_What the exercise asks_
Reproduce the listing exactly and skip over any pictures.

_Dataset extract_
'''
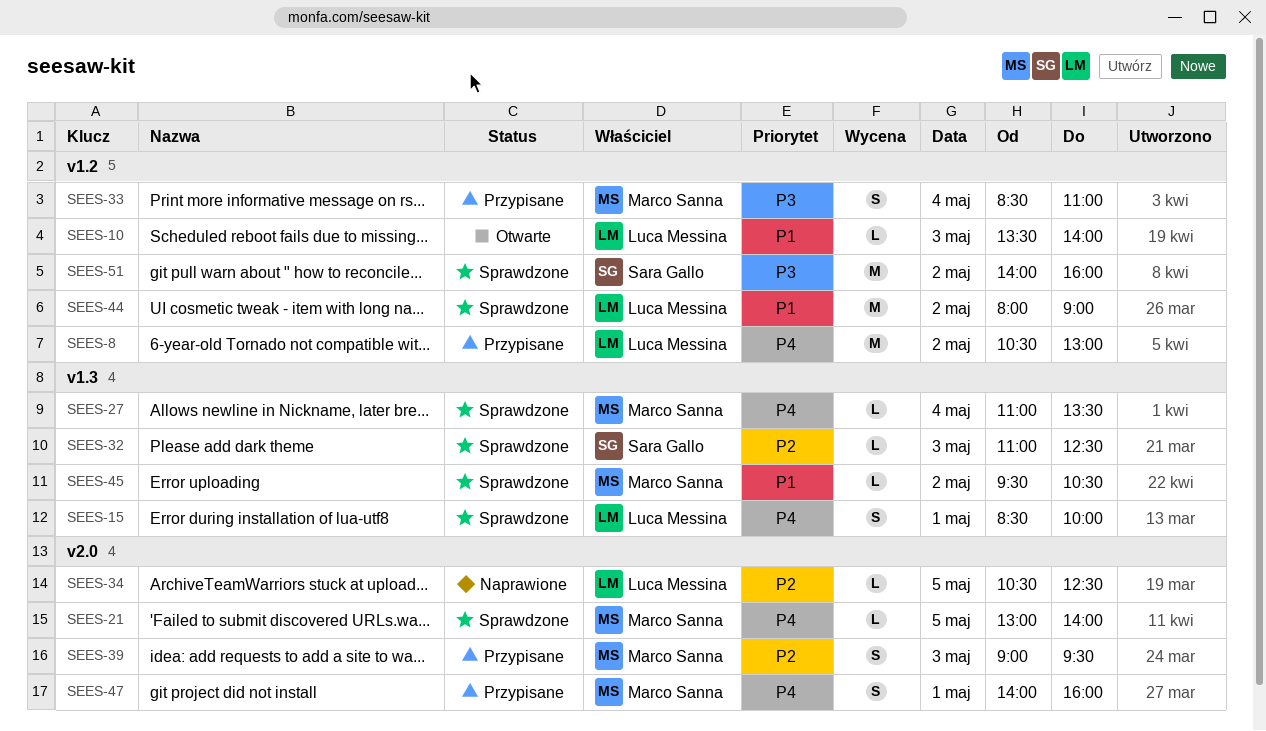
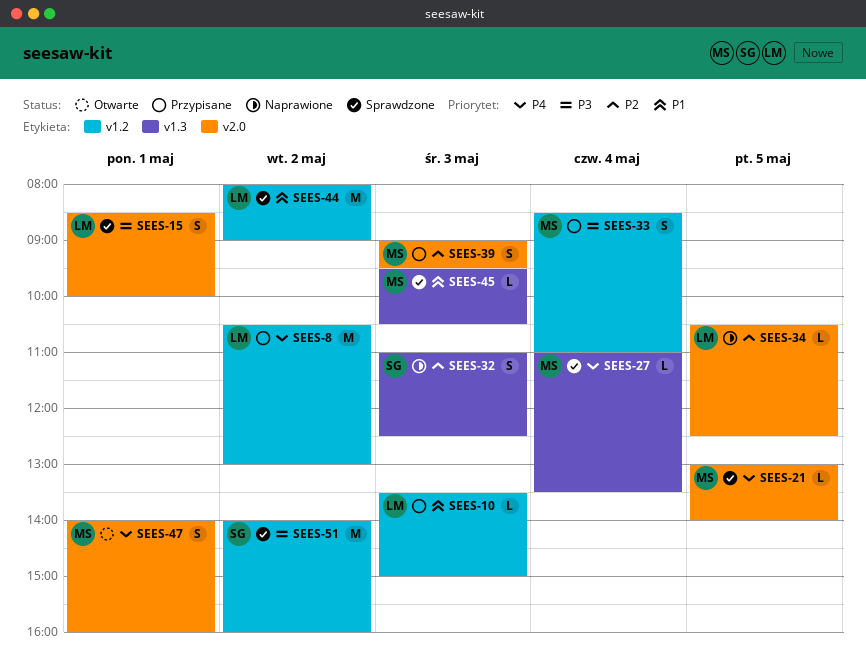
SEES-10, status: Otwarte -> Przypisane
SEES-10, ends: 14:00 -> 15:00
SEES-15, priority: P4 -> P3
SEES-15, label: v1.3 -> v2.0
SEES-32, status: Sprawdzone -> Naprawione
SEES-32, estimate: L -> S
SEES-45, day: May 2 -> May 3
SEES-47, status: Przypisane -> Otwarte

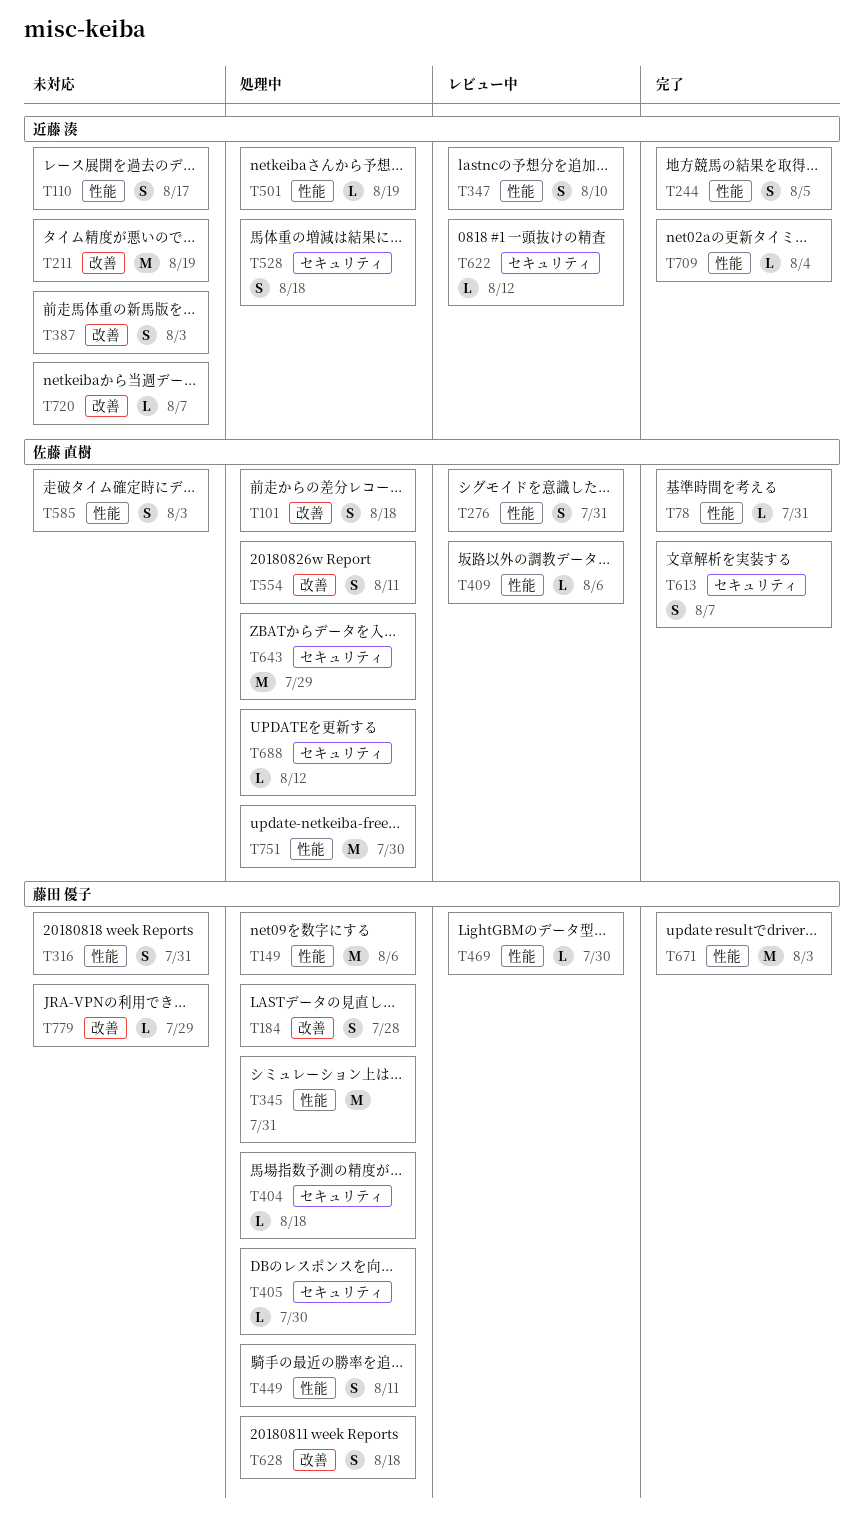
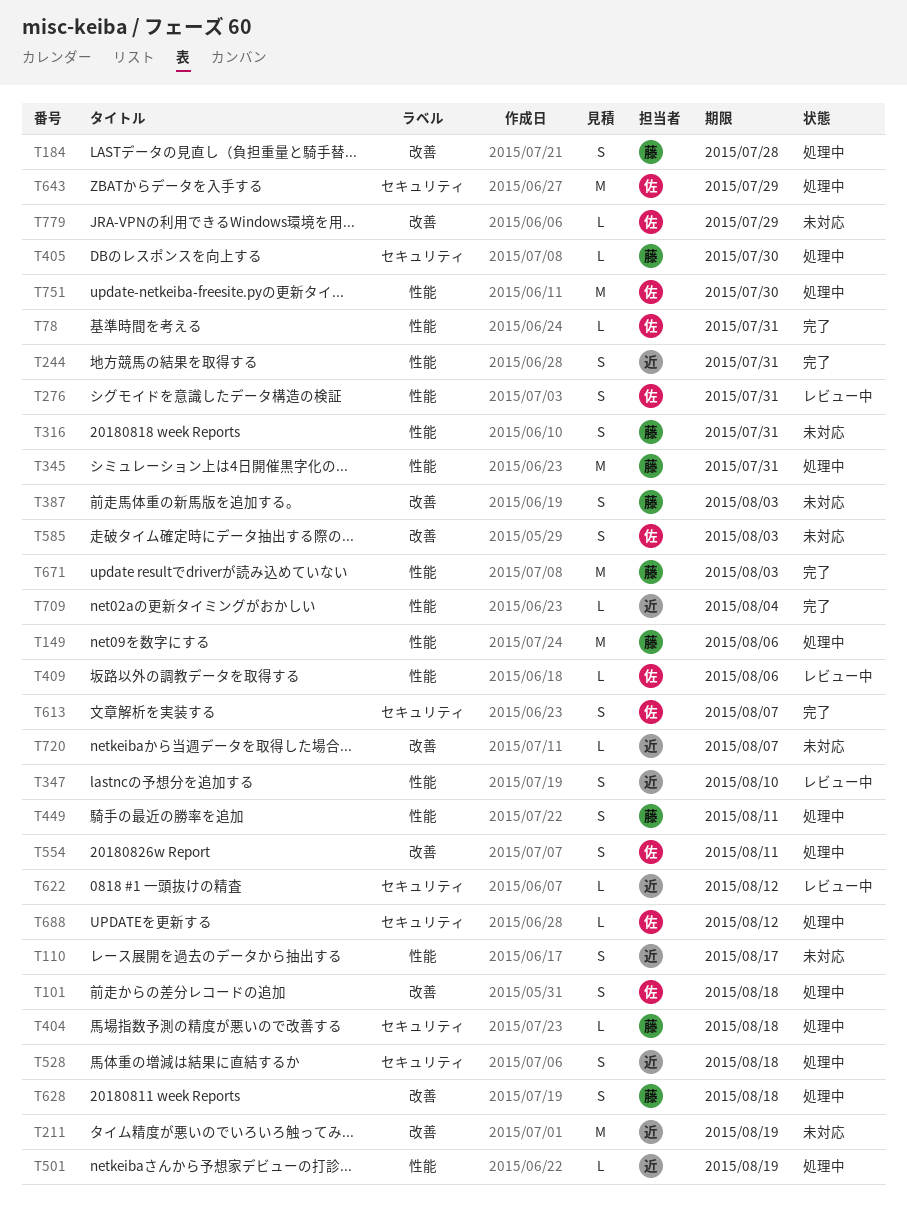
T244, due: Aug 5 -> Jul 31
T387, owner: 近藤 湊 -> 藤田 優子
T469: present -> none
T585, label: 性能 -> 改善
T779, owner: 藤田 優子 -> 佐藤 直樹

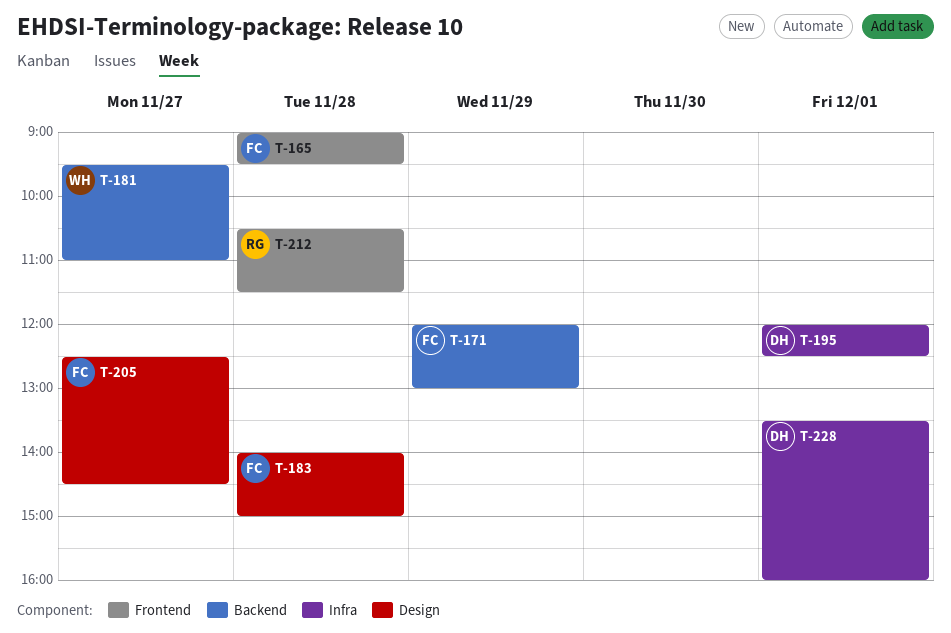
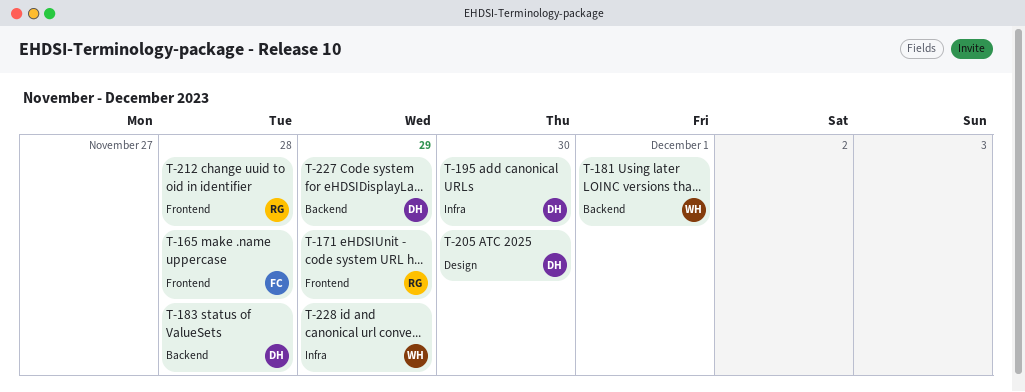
T-171, owner: FC -> RG
T-171, label: Backend -> Frontend
T-181, day: Nov 27 -> Dec 1
T-183, owner: FC -> DH
T-183, label: Design -> Backend
T-195, day: Dec 1 -> Nov 30
T-205, owner: FC -> DH
T-205, day: Nov 27 -> Nov 30
T-227: none -> present
T-228, owner: DH -> WH
T-228, day: Dec 1 -> Nov 29

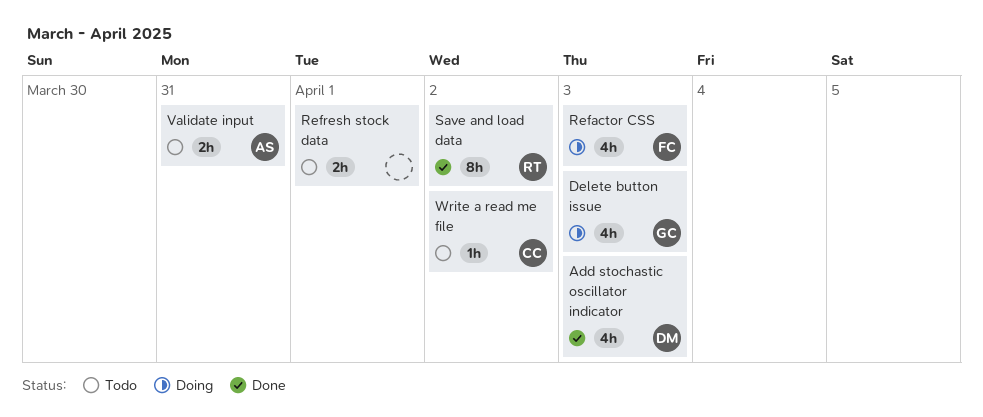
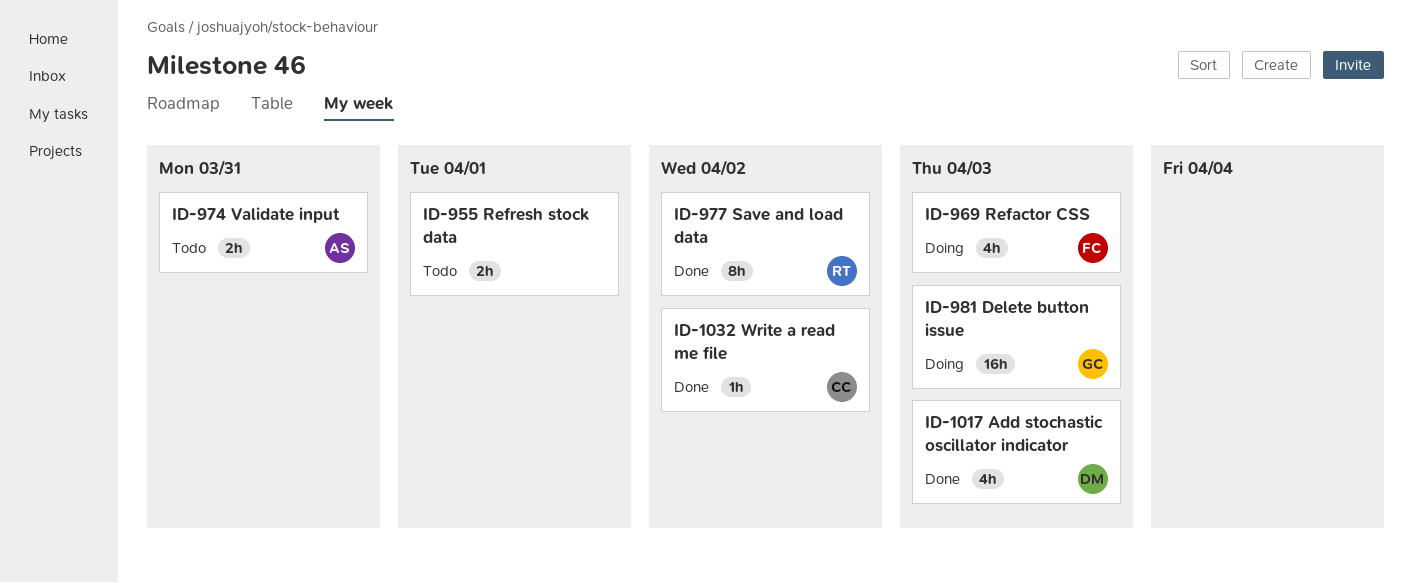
Delete button issue, estimate: 4h -> 16h
Write a read me file, status: Todo -> Done

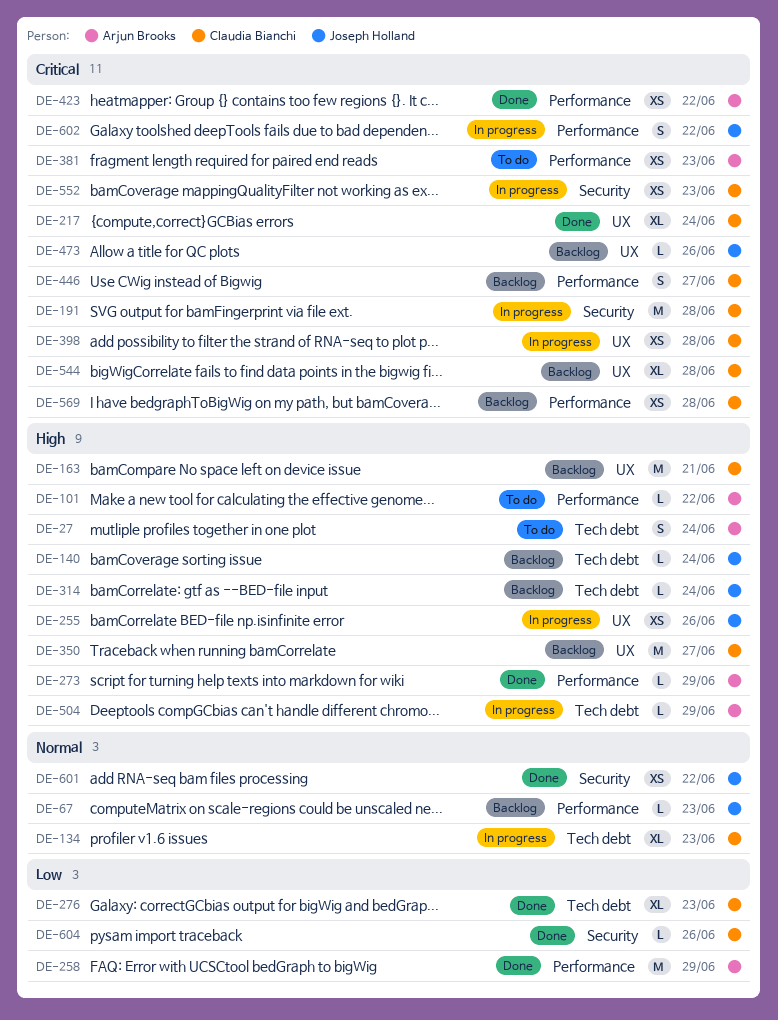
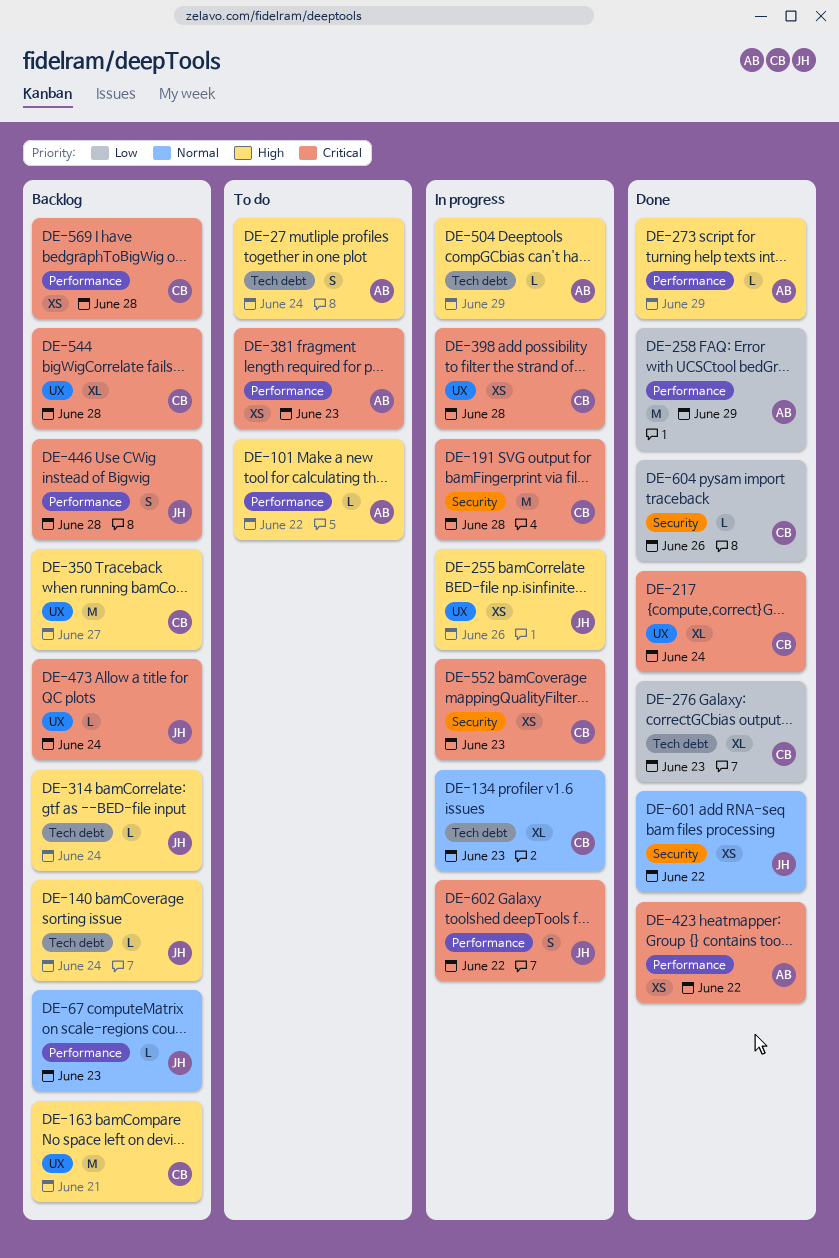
DE-446, owner: Claudia Bianchi -> Joseph Holland
DE-446, due: Jun 27 -> Jun 28
DE-473, due: Jun 26 -> Jun 24

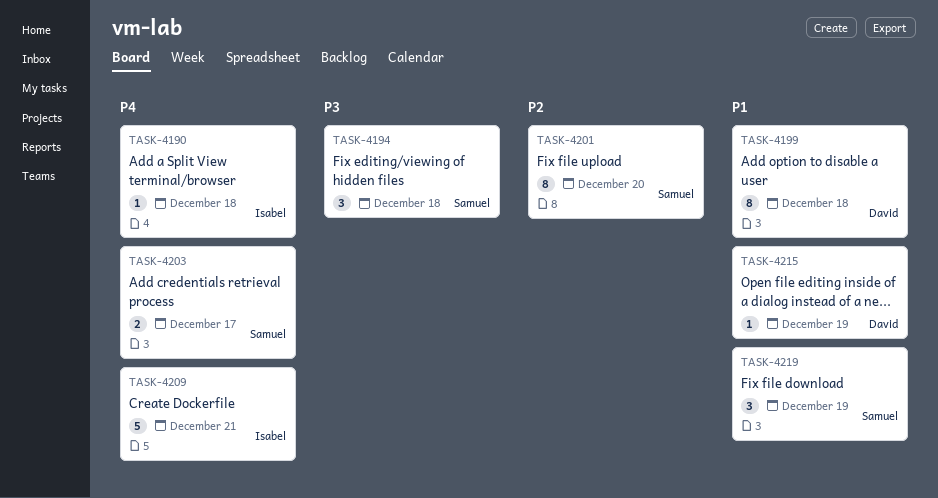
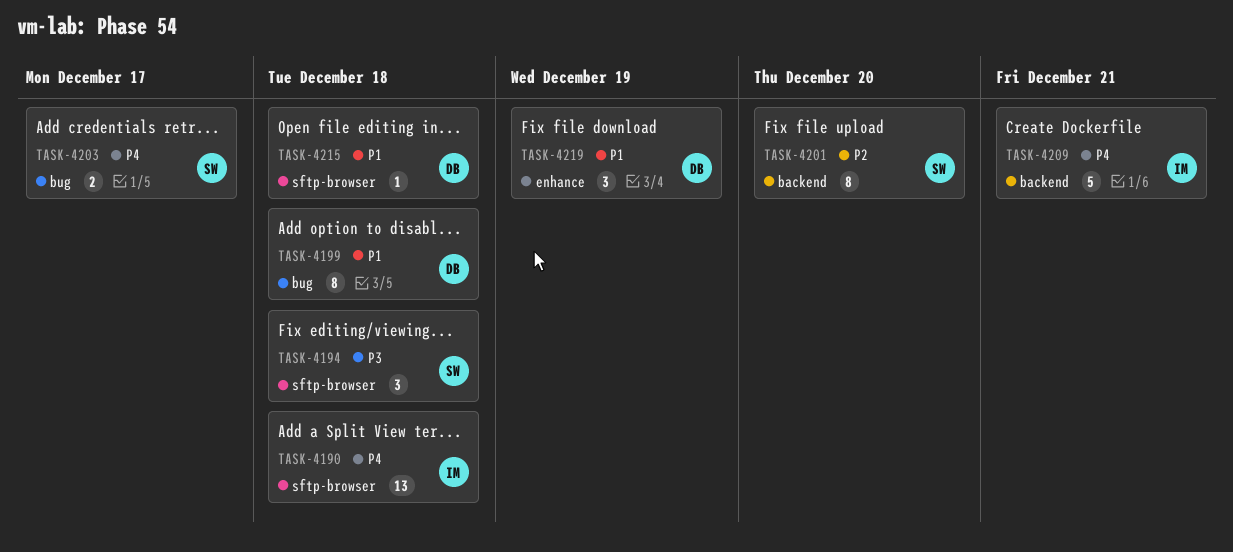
TASK-4190, estimate: 1 -> 13
TASK-4215, due: Dec 19 -> Dec 18
TASK-4219, owner: Samuel -> David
'''
_Reply to the exercise_
SEES-10, status: Otwarte -> Przypisane
SEES-10, ends: 14:00 -> 15:00
SEES-15, priority: P4 -> P3
SEES-15, label: v1.3 -> v2.0
SEES-32, status: Sprawdzone -> Naprawione
SEES-32, estimate: L -> S
SEES-45, day: May 2 -> May 3
SEES-47, status: Przypisane -> Otwarte

T244, due: Aug 5 -> Jul 31
T387, owner: 近藤 湊 -> 藤田 優子
T469: present -> none
T585, label: 性能 -> 改善
T779, owner: 藤田 優子 -> 佐藤 直樹

T-171, owner: FC -> RG
T-171, label: Backend -> Frontend
T-181, day: Nov 27 -> Dec 1
T-183, owner: FC -> DH
T-183, label: Design -> Backend
T-195, day: Dec 1 -> Nov 30
T-205, owner: FC -> DH
T-205, day: Nov 27 -> Nov 30
T-227: none -> present
T-228, owner: DH -> WH
T-228, day: Dec 1 -> Nov 29

Delete button issue, estimate: 4h -> 16h
Write a read me file, status: Todo -> Done

DE-446, owner: Claudia Bianchi -> Joseph Holland
DE-446, due: Jun 27 -> Jun 28
DE-473, due: Jun 26 -> Jun 24

TASK-4190, estimate: 1 -> 13
TASK-4215, due: Dec 19 -> Dec 18
TASK-4219, owner: Samuel -> David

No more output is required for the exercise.